▶ _What the exercise asks_:
Copy out each line of the listing below that contains the word "Items".

▶ _Records supplied_:

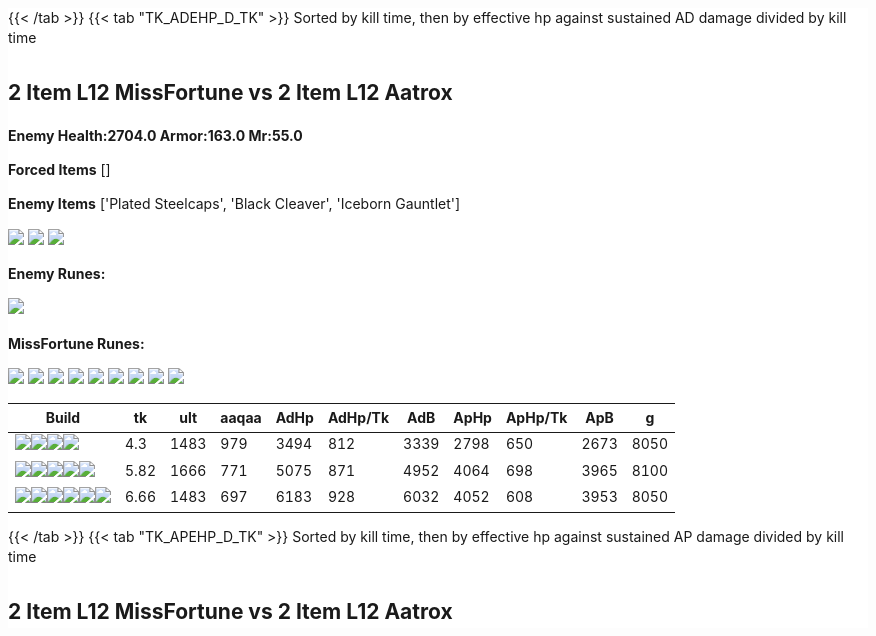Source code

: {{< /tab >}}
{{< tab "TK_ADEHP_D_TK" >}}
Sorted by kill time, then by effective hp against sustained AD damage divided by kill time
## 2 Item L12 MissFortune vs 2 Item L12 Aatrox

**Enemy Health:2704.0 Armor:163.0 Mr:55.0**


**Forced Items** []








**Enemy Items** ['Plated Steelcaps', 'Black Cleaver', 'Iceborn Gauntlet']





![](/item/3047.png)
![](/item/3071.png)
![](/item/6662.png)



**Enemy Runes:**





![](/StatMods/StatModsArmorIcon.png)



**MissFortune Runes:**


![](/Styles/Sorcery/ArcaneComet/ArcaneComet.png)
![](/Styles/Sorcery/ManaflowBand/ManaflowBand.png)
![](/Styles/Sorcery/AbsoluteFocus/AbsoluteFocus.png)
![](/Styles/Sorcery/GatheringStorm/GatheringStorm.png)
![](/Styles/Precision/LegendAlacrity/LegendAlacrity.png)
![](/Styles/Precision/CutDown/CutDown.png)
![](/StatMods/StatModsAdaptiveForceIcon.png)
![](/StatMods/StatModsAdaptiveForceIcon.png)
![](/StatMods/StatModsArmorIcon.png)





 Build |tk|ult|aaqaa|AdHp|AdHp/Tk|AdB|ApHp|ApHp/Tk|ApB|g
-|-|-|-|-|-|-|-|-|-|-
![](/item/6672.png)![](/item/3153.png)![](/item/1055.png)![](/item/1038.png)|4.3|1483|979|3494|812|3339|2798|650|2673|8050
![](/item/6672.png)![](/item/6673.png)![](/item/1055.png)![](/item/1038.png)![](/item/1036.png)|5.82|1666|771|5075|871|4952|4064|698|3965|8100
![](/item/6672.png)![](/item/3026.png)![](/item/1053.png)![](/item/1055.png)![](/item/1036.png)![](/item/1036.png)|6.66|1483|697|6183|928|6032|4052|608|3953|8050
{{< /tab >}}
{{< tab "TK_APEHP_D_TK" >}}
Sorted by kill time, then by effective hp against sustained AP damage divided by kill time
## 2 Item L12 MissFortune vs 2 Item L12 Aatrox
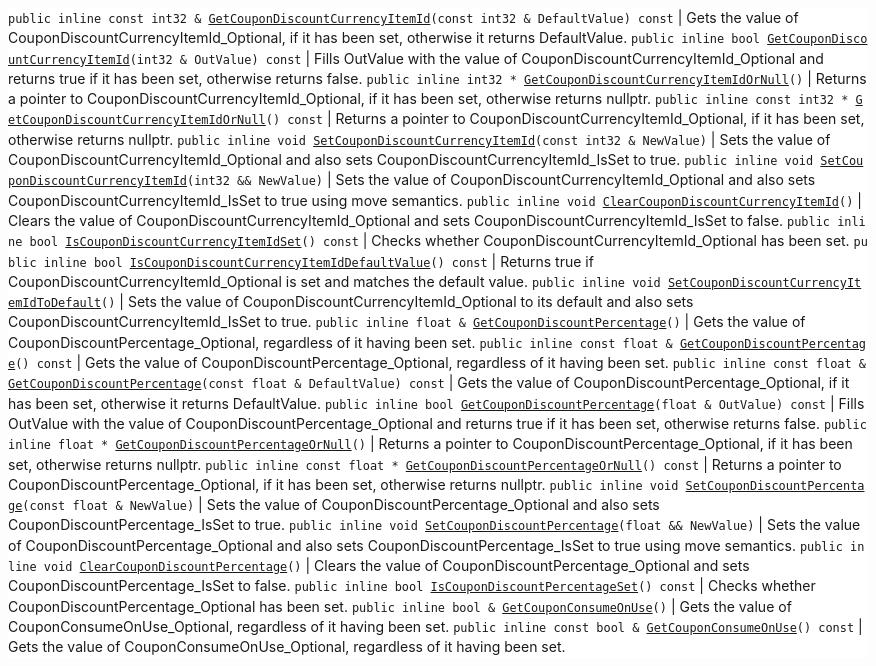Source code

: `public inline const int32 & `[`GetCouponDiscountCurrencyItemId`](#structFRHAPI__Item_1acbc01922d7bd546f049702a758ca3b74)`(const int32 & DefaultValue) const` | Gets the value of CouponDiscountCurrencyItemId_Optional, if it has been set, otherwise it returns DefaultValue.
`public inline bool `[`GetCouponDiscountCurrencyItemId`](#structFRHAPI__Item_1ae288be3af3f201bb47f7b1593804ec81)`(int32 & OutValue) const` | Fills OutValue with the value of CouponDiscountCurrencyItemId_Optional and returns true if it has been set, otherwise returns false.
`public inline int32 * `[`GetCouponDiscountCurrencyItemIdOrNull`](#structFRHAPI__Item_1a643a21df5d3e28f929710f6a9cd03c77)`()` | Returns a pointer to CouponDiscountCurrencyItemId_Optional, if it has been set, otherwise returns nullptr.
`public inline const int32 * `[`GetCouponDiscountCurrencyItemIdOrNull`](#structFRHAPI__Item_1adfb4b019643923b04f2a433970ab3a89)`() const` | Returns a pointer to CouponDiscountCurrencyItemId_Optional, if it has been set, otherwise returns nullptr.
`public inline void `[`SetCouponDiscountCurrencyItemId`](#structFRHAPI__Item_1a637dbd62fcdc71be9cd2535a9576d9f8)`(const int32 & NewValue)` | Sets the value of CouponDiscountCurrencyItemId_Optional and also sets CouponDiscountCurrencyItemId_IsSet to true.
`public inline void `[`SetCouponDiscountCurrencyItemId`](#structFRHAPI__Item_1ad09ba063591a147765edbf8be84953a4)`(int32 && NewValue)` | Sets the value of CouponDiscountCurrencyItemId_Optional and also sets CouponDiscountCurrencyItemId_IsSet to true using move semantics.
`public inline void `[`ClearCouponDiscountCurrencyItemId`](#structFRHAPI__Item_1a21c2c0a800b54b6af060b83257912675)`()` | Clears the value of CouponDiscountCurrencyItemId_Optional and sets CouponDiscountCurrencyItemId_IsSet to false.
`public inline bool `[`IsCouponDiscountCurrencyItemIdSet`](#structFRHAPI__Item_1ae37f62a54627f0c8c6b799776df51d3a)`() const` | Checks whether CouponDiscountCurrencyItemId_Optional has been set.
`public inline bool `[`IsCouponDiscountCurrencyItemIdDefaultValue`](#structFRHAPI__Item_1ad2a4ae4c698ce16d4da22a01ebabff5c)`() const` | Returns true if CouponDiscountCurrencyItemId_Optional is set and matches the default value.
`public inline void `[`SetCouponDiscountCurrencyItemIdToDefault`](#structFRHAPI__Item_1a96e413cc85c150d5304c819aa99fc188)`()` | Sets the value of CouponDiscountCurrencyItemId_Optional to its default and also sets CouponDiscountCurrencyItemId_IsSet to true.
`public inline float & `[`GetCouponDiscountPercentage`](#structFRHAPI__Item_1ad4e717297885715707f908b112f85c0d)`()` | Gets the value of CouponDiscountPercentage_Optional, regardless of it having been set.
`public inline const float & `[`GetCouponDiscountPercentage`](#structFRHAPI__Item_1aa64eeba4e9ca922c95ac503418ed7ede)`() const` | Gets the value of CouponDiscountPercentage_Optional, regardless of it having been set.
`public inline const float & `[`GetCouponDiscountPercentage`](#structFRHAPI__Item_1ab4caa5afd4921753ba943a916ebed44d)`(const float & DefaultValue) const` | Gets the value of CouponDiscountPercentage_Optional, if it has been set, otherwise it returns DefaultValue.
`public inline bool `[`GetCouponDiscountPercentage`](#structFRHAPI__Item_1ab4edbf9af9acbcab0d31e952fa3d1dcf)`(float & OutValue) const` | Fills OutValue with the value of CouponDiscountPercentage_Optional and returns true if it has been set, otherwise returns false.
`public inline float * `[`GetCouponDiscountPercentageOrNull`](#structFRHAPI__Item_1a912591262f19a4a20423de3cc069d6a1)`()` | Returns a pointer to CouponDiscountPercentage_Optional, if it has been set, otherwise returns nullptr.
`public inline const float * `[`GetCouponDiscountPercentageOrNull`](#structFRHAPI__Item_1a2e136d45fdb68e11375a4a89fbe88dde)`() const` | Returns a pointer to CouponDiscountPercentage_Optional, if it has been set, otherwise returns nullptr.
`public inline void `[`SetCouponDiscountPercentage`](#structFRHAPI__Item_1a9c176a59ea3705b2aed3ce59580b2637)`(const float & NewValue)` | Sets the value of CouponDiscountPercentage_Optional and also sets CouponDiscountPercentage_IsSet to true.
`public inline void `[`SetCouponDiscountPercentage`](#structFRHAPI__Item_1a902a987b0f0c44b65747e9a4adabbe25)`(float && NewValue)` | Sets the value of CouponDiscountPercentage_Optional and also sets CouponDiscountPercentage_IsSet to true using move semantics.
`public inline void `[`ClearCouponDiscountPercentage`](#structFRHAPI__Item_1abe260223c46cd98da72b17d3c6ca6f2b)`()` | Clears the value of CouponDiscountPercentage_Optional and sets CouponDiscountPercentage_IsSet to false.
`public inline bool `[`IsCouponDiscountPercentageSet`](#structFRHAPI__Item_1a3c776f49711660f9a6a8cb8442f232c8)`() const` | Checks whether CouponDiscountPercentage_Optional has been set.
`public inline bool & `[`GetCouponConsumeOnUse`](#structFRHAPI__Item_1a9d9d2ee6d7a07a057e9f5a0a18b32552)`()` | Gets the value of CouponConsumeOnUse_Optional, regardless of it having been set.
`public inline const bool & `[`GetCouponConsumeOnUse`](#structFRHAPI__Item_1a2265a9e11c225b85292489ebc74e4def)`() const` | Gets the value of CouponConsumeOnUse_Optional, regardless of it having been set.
...
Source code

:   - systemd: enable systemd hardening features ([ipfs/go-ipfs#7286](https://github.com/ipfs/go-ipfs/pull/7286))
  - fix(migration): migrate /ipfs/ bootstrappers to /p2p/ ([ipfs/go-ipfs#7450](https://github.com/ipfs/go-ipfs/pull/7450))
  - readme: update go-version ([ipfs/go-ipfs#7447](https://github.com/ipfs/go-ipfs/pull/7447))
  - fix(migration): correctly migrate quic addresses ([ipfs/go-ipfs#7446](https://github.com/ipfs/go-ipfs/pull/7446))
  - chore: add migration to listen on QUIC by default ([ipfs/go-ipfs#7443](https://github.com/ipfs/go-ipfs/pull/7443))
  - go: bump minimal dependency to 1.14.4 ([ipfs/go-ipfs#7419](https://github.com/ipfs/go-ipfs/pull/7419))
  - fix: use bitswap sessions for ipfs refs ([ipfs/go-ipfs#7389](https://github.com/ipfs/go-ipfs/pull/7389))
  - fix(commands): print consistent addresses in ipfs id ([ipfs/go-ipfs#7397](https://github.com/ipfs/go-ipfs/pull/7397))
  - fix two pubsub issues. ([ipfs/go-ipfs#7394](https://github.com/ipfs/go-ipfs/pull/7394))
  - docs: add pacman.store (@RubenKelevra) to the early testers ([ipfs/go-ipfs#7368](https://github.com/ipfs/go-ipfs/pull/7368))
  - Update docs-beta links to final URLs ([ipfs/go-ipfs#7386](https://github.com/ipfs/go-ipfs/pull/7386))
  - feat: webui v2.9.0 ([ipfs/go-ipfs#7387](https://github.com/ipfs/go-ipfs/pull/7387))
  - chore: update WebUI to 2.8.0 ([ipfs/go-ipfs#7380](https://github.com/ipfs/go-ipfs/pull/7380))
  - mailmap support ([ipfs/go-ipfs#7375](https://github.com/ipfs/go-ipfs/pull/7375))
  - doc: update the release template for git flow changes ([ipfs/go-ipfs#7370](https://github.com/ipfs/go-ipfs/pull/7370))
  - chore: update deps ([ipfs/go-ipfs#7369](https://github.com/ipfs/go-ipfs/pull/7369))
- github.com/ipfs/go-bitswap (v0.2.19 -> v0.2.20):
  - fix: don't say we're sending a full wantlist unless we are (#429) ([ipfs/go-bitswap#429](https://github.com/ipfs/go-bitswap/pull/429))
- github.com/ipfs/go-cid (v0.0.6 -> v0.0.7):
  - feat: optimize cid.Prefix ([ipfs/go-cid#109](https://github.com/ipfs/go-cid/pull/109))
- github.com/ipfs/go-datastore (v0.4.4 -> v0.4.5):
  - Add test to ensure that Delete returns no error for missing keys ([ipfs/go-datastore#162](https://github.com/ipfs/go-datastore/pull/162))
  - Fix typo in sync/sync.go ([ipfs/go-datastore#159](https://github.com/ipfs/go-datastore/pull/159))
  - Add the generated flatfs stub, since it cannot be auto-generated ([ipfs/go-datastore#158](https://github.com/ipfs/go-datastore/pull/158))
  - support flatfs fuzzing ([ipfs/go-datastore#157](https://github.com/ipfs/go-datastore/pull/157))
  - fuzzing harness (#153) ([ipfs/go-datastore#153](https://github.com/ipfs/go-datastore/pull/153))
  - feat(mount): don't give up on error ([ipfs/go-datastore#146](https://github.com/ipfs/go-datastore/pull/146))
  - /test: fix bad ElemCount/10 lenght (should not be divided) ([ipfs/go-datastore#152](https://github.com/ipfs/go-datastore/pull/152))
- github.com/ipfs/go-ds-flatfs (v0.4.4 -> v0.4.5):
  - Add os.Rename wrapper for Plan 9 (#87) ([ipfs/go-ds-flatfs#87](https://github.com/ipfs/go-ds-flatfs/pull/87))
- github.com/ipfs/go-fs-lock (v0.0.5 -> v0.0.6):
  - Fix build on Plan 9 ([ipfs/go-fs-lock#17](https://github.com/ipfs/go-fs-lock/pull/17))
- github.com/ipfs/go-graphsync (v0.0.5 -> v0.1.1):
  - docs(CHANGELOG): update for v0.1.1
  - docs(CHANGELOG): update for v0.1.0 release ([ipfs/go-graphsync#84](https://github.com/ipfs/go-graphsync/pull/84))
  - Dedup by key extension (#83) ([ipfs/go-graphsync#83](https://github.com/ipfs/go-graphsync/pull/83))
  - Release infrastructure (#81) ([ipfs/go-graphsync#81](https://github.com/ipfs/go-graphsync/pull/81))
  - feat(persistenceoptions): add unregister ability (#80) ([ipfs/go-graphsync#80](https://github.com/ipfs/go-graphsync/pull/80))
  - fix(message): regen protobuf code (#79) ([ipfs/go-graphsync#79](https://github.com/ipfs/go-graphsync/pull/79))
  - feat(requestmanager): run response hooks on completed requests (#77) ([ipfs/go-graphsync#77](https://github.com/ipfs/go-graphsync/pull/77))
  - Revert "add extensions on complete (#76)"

▶ _Expected answer_:
**Forced Items** []
**Enemy Items** ['Plated Steelcaps', 'Black Cleaver', 'Iceborn Gauntlet']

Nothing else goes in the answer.